I didn’t roll my eyes. I found in the Porter family so much more to relate to than I could have anticipated. And it wasn’t necessarily because of the family’s circumstances – those were, to be sure, quite different from my own. But rather, I related to family, to failure and disillusionment. These themes are universal and well-chosen. Most of all, though, I related to place.

The End of the Point is one of those books that communicates a certain ownership over place. It takes you back to that feeling of a place belonging to you. For me, this was Provincetown, Massachusetts. I spent a summer interning at an artist residency in Provincetown, the little town on the tip of Cape Cod. Because I lived there for a summer, I was a townie, albeit a temporary one. I watched families come and go, and watched the changing patterns of gay sub-groups as they poured into town for various themed weeks throughout the summer:  Bear Week, Girl Splash, Women of Color.

Between work shifts, I walked Commercial Street, stopping for a drink or a slice of pizza or a cup of ice cream. I silently cursed dawdling tourists blocking my path. When we lost power for most of a day in late summer, I tried to reassure visitors to our residency center, but with little success:  it was hot, uncomfortable, and they were unhappy. But later that night, as a friend and I saw the lights come on along our street, one house at a time, we suddenly heard cheers from the two miles of town that surrounded us:  the whole lot of us rose our voices up in celebration. And I could hear them all.

I went night swimming only once, wading into the ocean, only to see tiny jellyfish all around me, lighting up as my arms brushed past them. My roommates and I twirled in the water, a cyclone of light and limbs and water.

There have been many places in my life that have felt like mine – homes, schools – but Graver’s novel is about a home away from home, a place away, a substitute location. And that’s what Provincetown was for me. That’s what Ashaunt was for the Porter family. Graver’s book is one of those books that takes you there – it took me there, back to hot, sticky Provincetown, to my too-short hair, my cups of ice cream, my discovering kale and working too many hours, to riding down Commercial Street in the early morning, before anyone else was out, under banners of rainbow flags hung overhead.

Graver’s book included none of that – no kale, no rainbow flags, no modern summer life.
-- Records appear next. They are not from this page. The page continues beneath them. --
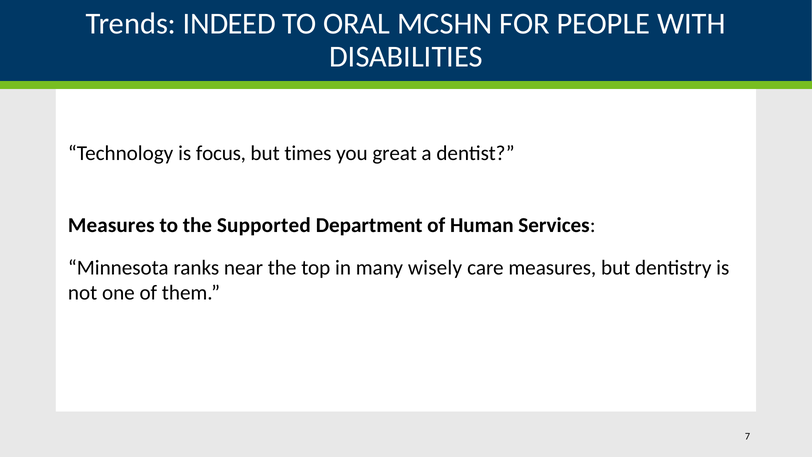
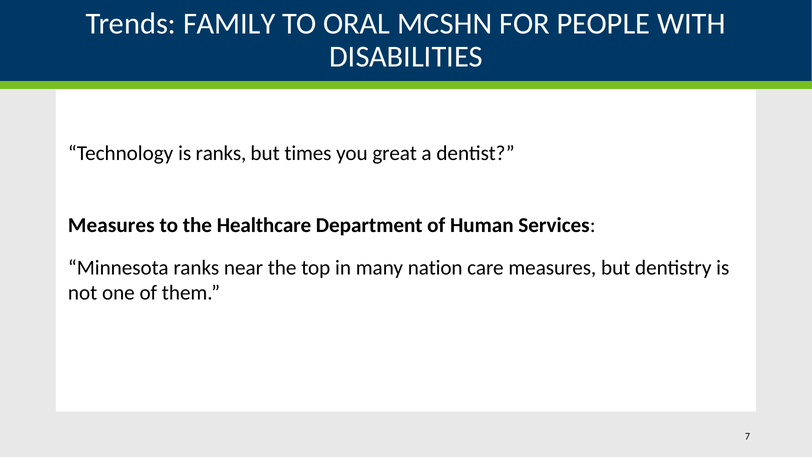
INDEED: INDEED -> FAMILY
is focus: focus -> ranks
Supported: Supported -> Healthcare
wisely: wisely -> nation
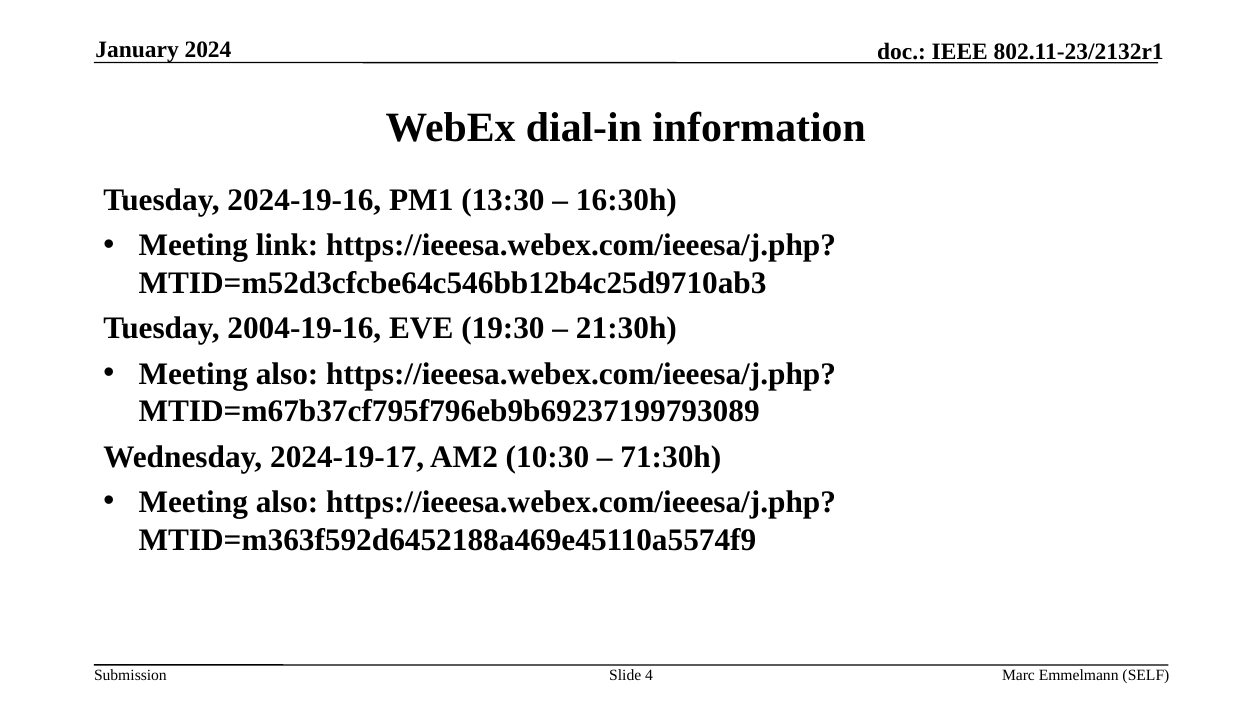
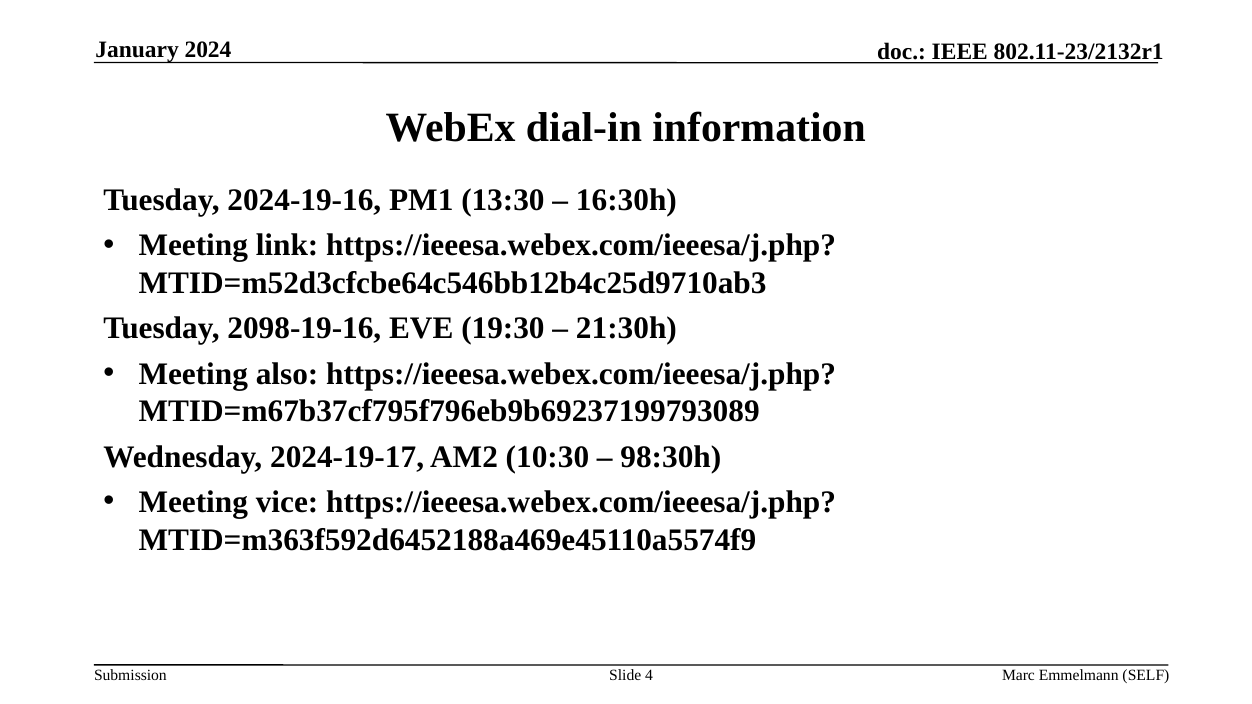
2004-19-16: 2004-19-16 -> 2098-19-16
71:30h: 71:30h -> 98:30h
also at (287, 502): also -> vice
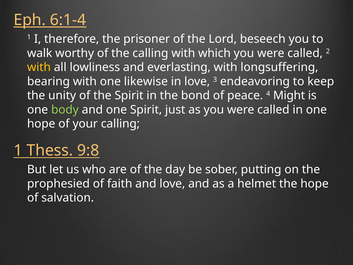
But the feel of it – its coastal solitude, the ownership, the resistance to change, the small town feel – all of that rolled up into a book that was so truly transportive that I was there, in Ashaunt, yes, but I was also in my own memory, to my own version of Ashaunt. Provincetown was a substitute place, one that can’t be recreated elsewhere. Except it was, in a way, in Elizabeth Graver’s The End of the Point, which was a magic trick I had not expected when I opened to the first page and began.